皇普俊不在营地,东门燕已公主的身份游说投降,照此看来,无须多久,西晋大军不攻自破。
东方阵营,两军已经混战在一起,东晋二十万大军人多势众,但是缺少了童贯坐镇,相比之下,南山军虽然只有十万兵马,但是在卫远亲临指挥之下,众将士奋勇向前,无一人临阵退缩。
东林军虽然之前损兵折将,如今不足五万人,但都是被当年被乔三槐训练出来的精锐之师,被燕国大军压制了一年多,如今抱着替乔三槐报仇的心态,视死如归,在高光翰的带领下,不停分割东晋大军落单的人马,对其围而歼之,虽然远不及南山军作战骁勇,却杀敌最多,让边缘处的东晋兵士闻风丧胆。
洛天齐几路带领的起义军虽然是乌合之众,但是人数众多,加上益州民风彪悍,同样也是所向披靡。
相比之下,南方战团最是激烈,赵无极带领的凉州义军,丐帮带领的青州义军,李坦带领的南州义军,游方带领的靖州义军,南昭,楚国,卫国兵马,七路大军合计上百万大军,围攻大周十万大军,居然一时难分胜负。
大周军士训练有素,悍不畏死,高手众多,整体实力,几乎可以以一敌十。
尤其战团边缘处,一众二十余名高手混战尤为凶险,靠近战团的骑兵当即人仰马翻,惨不忍睹,久而久之,此处战团成了骑兵的禁地,被孤立开来。
虽然离的太远,看不真切,但是二师兄的体型太过明显,与二师兄交战的一名魁梧大汉,身高比二师兄高了一个头,对战之下,丝毫不落下风。
刘震看的暗自咋舌,这是怎样一群变态的高手,二师兄应该也是六星武者,仅次于七星武圣的存在,二十余名六星存在,混战之下,几乎天崩地裂。
这时,刘震忽然被京都城内,燕王府外的情形所吸引,只见方苞带着一群九城巡防兵,在王府外跟一群身穿侍卫服饰的人马遥遥对峙,似乎陷入了僵局!
刘震不由眉头一皱,燕王登基,已经搬进了皇宫,燕王有两个儿子,幼子年幼,跟王妃住在皇宫,长子则住在原本的燕王府,燕王已经倒台,怎还会有大内侍卫冥顽不灵,顽固抵抗。王府外,方苞已经杀红了眼,刚刚接管九城巡防之后,燕王旧部奋起抵抗,不知被他杀了多少,顺天府尹钱佐等人的家眷,更是妄图趁乱逃走,却被方苞当机立断的当场斩杀。
来到燕王府外,不等查抄燕王府,一众大内侍卫便带着太后的懿旨来到此地,阻住了他们。
若是在平时,方苞等人只有退避三尺的份,但是如今已经今非昔比,燕王倒台,太后已经人微言轻,但是瘦死的骆驼比马大,太后毕竟是太后,余威犹在。
见到方苞等人不肯退让,那侍卫大声呵斥道,“大胆方苞,你不过一个被贬了职的九门提督,即便官复原职,也不过三品官员,也敢违背太后懿旨,即便燕王退位,新皇登基,太后也是太皇太后,谁给你的胆子,敢违背太后懿旨?”

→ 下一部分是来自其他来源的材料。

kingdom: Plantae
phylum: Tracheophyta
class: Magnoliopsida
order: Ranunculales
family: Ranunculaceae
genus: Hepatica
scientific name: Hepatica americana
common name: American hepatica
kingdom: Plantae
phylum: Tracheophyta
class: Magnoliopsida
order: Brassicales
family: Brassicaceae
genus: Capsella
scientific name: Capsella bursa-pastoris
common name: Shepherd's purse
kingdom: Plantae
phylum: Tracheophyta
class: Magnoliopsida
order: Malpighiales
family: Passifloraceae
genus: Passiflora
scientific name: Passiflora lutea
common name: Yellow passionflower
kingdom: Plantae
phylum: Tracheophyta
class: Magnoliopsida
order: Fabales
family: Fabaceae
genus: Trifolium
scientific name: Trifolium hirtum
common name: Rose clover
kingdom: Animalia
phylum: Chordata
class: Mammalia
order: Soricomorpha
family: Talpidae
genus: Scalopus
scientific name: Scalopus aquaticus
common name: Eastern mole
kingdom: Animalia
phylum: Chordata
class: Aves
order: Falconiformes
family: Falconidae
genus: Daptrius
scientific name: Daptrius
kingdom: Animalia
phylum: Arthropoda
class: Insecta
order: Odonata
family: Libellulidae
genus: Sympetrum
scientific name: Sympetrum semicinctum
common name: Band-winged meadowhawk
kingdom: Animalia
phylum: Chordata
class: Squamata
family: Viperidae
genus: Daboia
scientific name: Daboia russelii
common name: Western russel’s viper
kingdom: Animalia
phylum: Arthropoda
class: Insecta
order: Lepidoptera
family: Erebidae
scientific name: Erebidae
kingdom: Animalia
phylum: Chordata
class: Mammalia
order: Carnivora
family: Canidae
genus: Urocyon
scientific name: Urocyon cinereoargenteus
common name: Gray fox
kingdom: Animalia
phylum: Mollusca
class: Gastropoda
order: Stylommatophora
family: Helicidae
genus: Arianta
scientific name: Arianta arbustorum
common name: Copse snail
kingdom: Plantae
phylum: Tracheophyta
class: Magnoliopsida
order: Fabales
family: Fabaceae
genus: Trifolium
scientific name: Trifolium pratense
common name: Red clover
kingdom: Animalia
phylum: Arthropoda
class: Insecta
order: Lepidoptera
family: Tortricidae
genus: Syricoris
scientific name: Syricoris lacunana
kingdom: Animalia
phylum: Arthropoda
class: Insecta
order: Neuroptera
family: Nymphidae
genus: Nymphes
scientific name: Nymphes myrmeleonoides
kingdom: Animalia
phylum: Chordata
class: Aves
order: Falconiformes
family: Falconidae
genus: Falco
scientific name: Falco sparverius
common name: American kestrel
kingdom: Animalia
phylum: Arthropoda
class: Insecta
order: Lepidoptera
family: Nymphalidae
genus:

方苞不禁露出为难之色,燕王倒台,不等于太后也倒台,新皇有一丝怜悯,顾忌皇家尊严,封了太后做太皇太后,自己一个抗旨不遵,便彻底坐实。
就连刘青山都劝阻道,“方大人,不如下官带兵将王府团团围住,您老亲自去找皇上请旨?”
“皇上现在重任在身,哪有时间管这等小事,更何况我们人手不够,请旨回来,小王爷说不定早就桃之夭夭了!”
方苞说道此处,一咬牙,对着侍卫头领喊道,“我等奉新皇口谕,便宜行事,查超王府,乃分内之事,我等只知皇命,不知太后懿旨,大人若是在不放行,休怪本官不客气!”
那侍卫头领顿时大怒,“你敢!本官守在此地,我看谁敢硬闯,不要脑袋了吗?”
方苞脸色厉色一闪,喊道,“大内侍卫伙同燕王一起谋反,给我拿下!”
见九城巡防兵面带犹豫,方苞大喊道,“一切后果,我方苞一力承担,本官奉命行事,不尊本官命令,便是不尊皇命,还等什么?”
刘青山一听方苞愿担这天大的干系,不禁暗自佩服,连忙下令,“给我上!”
身先士卒,便向王府闯了进去!
“好一群反贼!”那侍卫头领不甘示弱,当即跟九城巡防兵打斗起来。
远在皇城上空的刘震,露出赞同之色,虽然不知具体情由,也能猜测必是太后又插手了,这个方苞审时度势,当机立断,倒是个人才。